- Born: 5 October 1971 (age 54) Mexico City
- Occupation: Politician
- Political party: PVEM

= José Antonio Arévalo González =

Mexican politician

José Antonio Arévalo González (born 5 October 1971) is a Mexican politician from the Ecologist Green Party of Mexico (PVEM). He currently represents San Luis Potosí and the second electoral region in the LXIII Legislature of the Mexican Congress.

==Life==
Arévalo joined the PVEM in 1992, while he pursued his degree in business administration from the Universidad Anáhuac and served as the commercial director of Argo Artes Gráficas, S.A., a company where he would later work as finance director. After a three-year stint as an advisor to PVEM deputies in the LVII Legislature, Arévalo became a deputy himself, winning the seat from the third district of Mexico City in the LVIII Legislature. He sat on the commissions for the Federal District and Oversight for the Superior Auditor of the Federation. When his term ended, he became a deputy in the Legislative Assembly of the Federal District, where he was the president of the Commission for Attention to Vulnerable Groups and served on commissions for Health and Social Security, Accounting Oversight, Finance, Housing, Special on Land Subsidence, and Special for Support of Firefighters.

The PVEM returned Arévalo to San Lázaro in 2006 for the LX Legislature, this time representing the state of Durango as a proportional representation deputy; he presided over the Radio, Television and Film Commission and sat on those related to Energy, Labor and Social Welfare, and Special on the Defense of Water Rights and Protection of Aquatic Environments. Fresh off his second term, he became a town councilor in Huixquilucan, State of Mexico, from 2009 to 2012.

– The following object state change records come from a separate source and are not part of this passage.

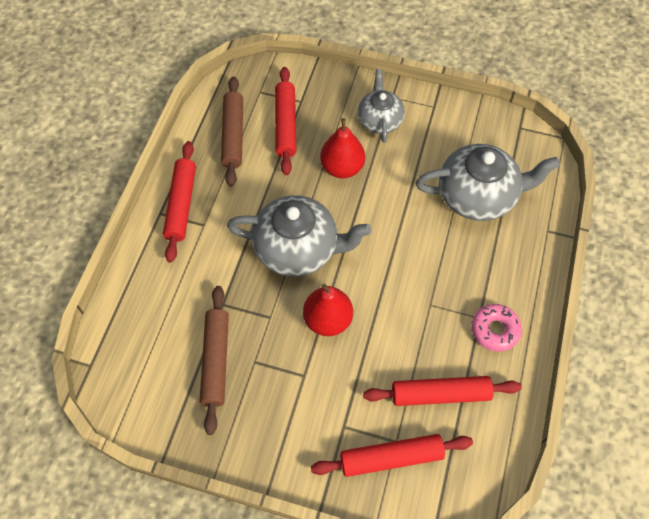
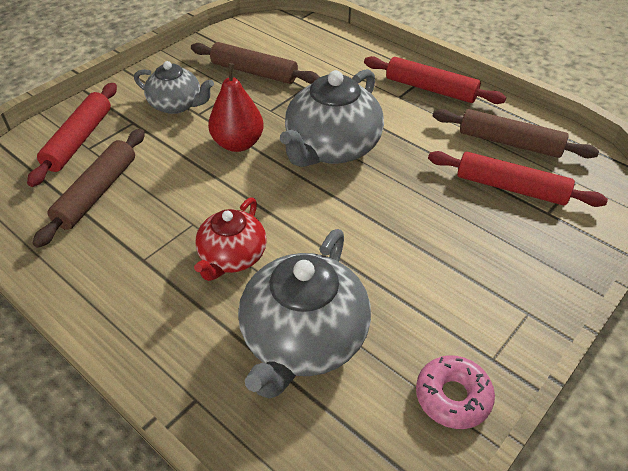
camera: 115 degrees right, 15 degrees down
(342, 168) = (421, 215): red pear -> none
(379, 120) = (487, 281): grey teapot -> grey teapot (177, 105)
(440, 394) = (97, 192): red rolling pin -> brown rolling pin
(443, 263) = (232, 257): none -> red teapot
(494, 330) = (117, 266): pink donut -> pink donut (453, 396)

In order to send Arévalo back to the Chamber of Deputies in 2015, the PVEM placed him on its list from the second electoral region in representation of San Luis Potosí — his third federative entity represented in three tours of duty in the Chamber of Deputies; he presides over the Hydraulic Resources Commission and also serves on the Administration Committee and the Energy and Finances and Public Credit Commissions. His selection as a deputy from San Luis Potosí, which is not his home state, prompted the head of the PVEM in the state to declare that he had no hand in the matter; since Arévalo resides in Zacatecas, also in the second electoral region he could run for a seat representing any state in the region. Additionally, his participation in the legislature has been so minimal that not even other deputies from the state recognized Arévalo's face.

==Personal==
Arévalo González is the cousin of Jorge Emilio González Martínez, one-time president of the PVEM.